BEGIN Records for this exercise
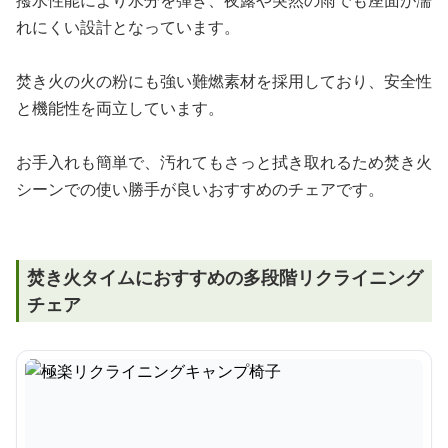
撥水性能により水分を弾き、夜露や突然の雨でも座面が濡
れにくい設計となっています。
焚き火の火の粉にも強い難燃素材を採用しており、安全性
と機能性を両立しています。
お手入れも簡単で、汚れてもさっと拭き取れるため焚き火
シーンでの使い勝手が良いおすすめのチェアです。
焚き火タイムにおすすめの多段階リクライニング
チェア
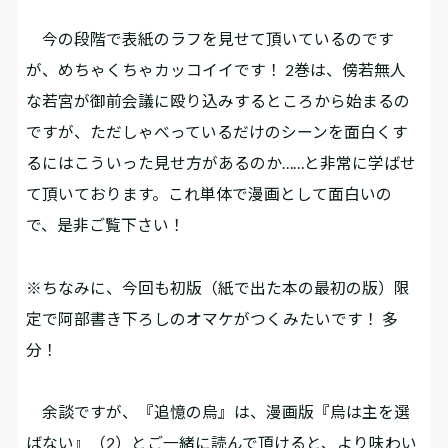
今の段階で表紙のラフを見せて頂いているのです
が、めちゃくちゃカッコイイです！ 2巻は、傍若無人
な若宮が御前会議に殴り込みするところから始まるの
ですが、ただしゃべっているだけのシーンを面白くす
るにはこういった見せ方があるのか……と非常に学ばせ
て頂いております。これ単体で漫画として面白いの
で、是非ご覧下さい！
※ちなみに、今回も初版（紙で出た本の最初の版）限
定で阿部書き下ろしのオマケがつくみたいです！ 多
分！
余談ですが、『追憶の烏』は、漫画版『烏は主を選
ばない』（2）とご一緒に読んで頂けると、より味わい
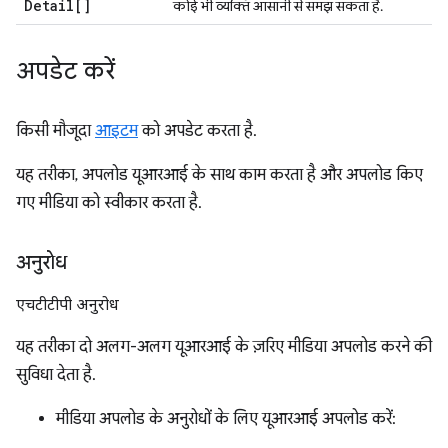
Detail[]
कोई भी व्यक्ति आसानी से समझ सकता है.
अपडेट करें
किसी मौजूदा
आइटम
को अपडेट करता है.
यह तरीका, अपलोड यूआरआई के साथ काम करता है और अपलोड किए
गए मीडिया को स्वीकार करता है.
अनुरोध
एचटीटीपी अनुरोध
यह तरीका दो अलग-अलग यूआरआई के ज़रिए मीडिया अपलोड करने की
सुविधा देता है.
मीडिया अपलोड के अनुरोधों के लिए यूआरआई अपलोड करें:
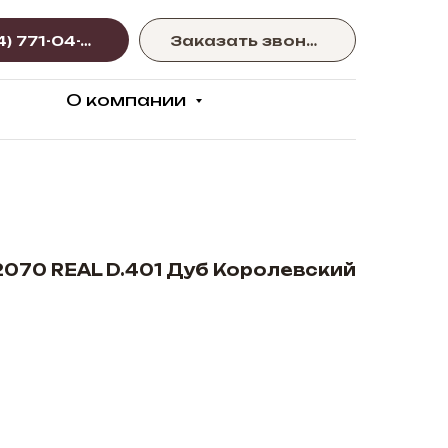
+375 (44) 771-04-77
Заказать звонок
О компании
070 REAL D.401 Дуб Королевский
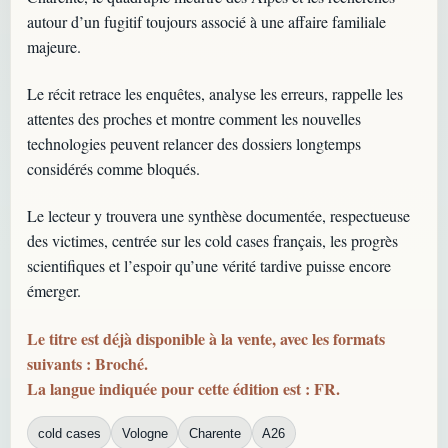
autour d’un fugitif toujours associé à une affaire familiale
majeure.
Le récit retrace les enquêtes, analyse les erreurs, rappelle les
attentes des proches et montre comment les nouvelles
technologies peuvent relancer des dossiers longtemps
considérés comme bloqués.
Le lecteur y trouvera une synthèse documentée, respectueuse
des victimes, centrée sur les cold cases français, les progrès
scientifiques et l’espoir qu’une vérité tardive puisse encore
émerger.
Le titre est déjà disponible à la vente, avec les formats
suivants : Broché.
La langue indiquée pour cette édition est : FR.
cold cases
Vologne
Charente
A26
END Records for this exercise
Turn the text in the rows above into a numbered list, one line per item, omitting blank lines. Leave the pictures out of the list.

Result for this exercise:
1. 撥水性能により水分を弾き、夜露や突然の雨でも座面が濡
2. れにくい設計となっています。
3. 焚き火の火の粉にも強い難燃素材を採用しており、安全性
4. と機能性を両立しています。
5. お手入れも簡単で、汚れてもさっと拭き取れるため焚き火
6. シーンでの使い勝手が良いおすすめのチェアです。
7. 焚き火タイムにおすすめの多段階リクライニング
8. チェア
9. 今の段階で表紙のラフを見せて頂いているのです
10. が、めちゃくちゃカッコイイです！ 2巻は、傍若無人
11. な若宮が御前会議に殴り込みするところから始まるの
12. ですが、ただしゃべっているだけのシーンを面白くす
13. るにはこういった見せ方があるのか……と非常に学ばせ
14. て頂いております。これ単体で漫画として面白いの
15. で、是非ご覧下さい！
16. ※ちなみに、今回も初版（紙で出た本の最初の版）限
17. 定で阿部書き下ろしのオマケがつくみたいです！ 多
18. 分！
19. 余談ですが、『追憶の烏』は、漫画版『烏は主を選
20. ばない』（2）とご一緒に読んで頂けると、より味わい
21. Detail[]
22. कोई भी व्यक्ति आसानी से समझ सकता है.
23. अपडेट करें
24. किसी मौजूदा
25. आइटम
26. को अपडेट करता है.
27. यह तरीका, अपलोड यूआरआई के साथ काम करता है और अपलोड किए
28. गए मीडिया को स्वीकार करता है.
29. अनुरोध
30. एचटीटीपी अनुरोध
31. यह तरीका दो अलग-अलग यूआरआई के ज़रिए मीडिया अपलोड करने की
32. सुविधा देता है.
33. मीडिया अपलोड के अनुरोधों के लिए यूआरआई अपलोड करें:
34. +375 (44) 771-04-77
35. Заказать звонок
36. О компании
37. 070 REAL D.401 Дуб Королевский
38. autour d’un fugitif toujours associé à une affaire familiale
39. majeure.
40. Le récit retrace les enquêtes, analyse les erreurs, rappelle les
41. attentes des proches et montre comment les nouvelles
42. technologies peuvent relancer des dossiers longtemps
43. considérés comme bloqués.
44. Le lecteur y trouvera une synthèse documentée, respectueuse
45. des victimes, centrée sur les cold cases français, les progrès
46. scientifiques et l’espoir qu’une vérité tardive puisse encore
47. émerger.
48. Le titre est déjà disponible à la vente, avec les formats
49. suivants : Broché.
50. La langue indiquée pour cette édition est : FR.
51. cold cases
52. Vologne
53. Charente
54. A26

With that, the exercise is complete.